Seiji Ozawa, a passion for sharing
In 1935, Seiji Ozawa was born in China, in a province of Manchuria under Japanese rule. At the age of sixteen, he entered the Toho Gakuen music school in Tokyo. Hideo Saito, the undisputed master of music in Japan, became his mentor. The young Seiji soon discovered his vocation: he would become a conductor. In 1959, Seiji Ozawa became the first Japanese conductor to win the Besançon International Competition for Young Conductors. Charles Münch then invited him to conduct the Boston Symphony Orchestra at Tanglewood Music Festival. His career was launched. In Berlin, he was taught by Herbert von Karajan and furthered his training with Leonard Bernstein.
He has been musical director of some of the greatest symphony orchestras in the world, such as the Ravinia Festival (summer residence of the Chicago Symphony Orchestra, 1964-69), Toronto (1965-69), San Francisco (1970-76) and finally Boston for 29 years (1973-2002). Seiji Ozawa is also an opera conductor: in 1983, he premiered Olivier Messiaen’s Saint-François d’Assise in Paris. In 2002, he took over the direction of the Vienna State Opera. In Japan, in 1984, he created an orchestra to pay tribute to his teacher Hideo Saito: the Saito Kinen Orchestra. He created the Mito Chamber Orchestra and launched the first Japanese music festival, the Saito Kinen Festival, which became the Seiji Ozawa Matsumoto Festival, held every year in Matsumoto.

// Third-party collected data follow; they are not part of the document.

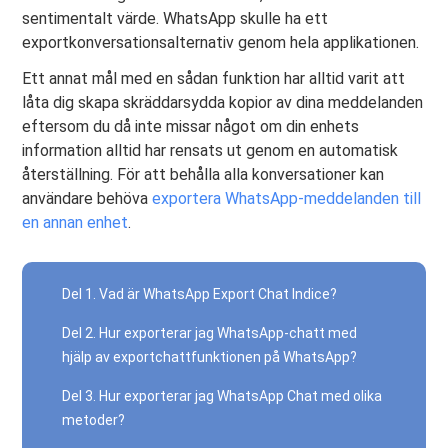
sentimentalt värde. WhatsApp skulle ha ett
exportkonversationsalternativ genom hela applikationen.
Ett annat mål med en sådan funktion har alltid varit att
låta dig skapa skräddarsydda kopior av dina meddelanden
eftersom du då inte missar något om din enhets
information alltid har rensats ut genom en automatisk
återställning. För att behålla alla konversationer kan
användare behöva
exportera WhatsApp-meddelanden till
en annan enhet
.
Del 1. Vad är WhatsApp Export Chat Indice?
Del 2. Hur exporterar jag WhatsApp-chatt med
hjälp av exportchattfunktionen på WhatsApp?
Del 3. Hur exporterar jag WhatsApp Chat med olika
metoder?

“I love working with young musicians… I don’t have to push them. We just have to find the same phrasing, the same breath…”
Driven by a passion for sharing, Seiji Ozawa created in Japan (“Ongaku-Juku” and “Ozawa International Chamber Music Academy Okushiga”), and in 2004 he decided to launch the only project outside Japan for students from all over the world, the “Seiji Ozawa International Academy Switzerland”.
“It is fascinating to see how young artists make progress in a very short time.”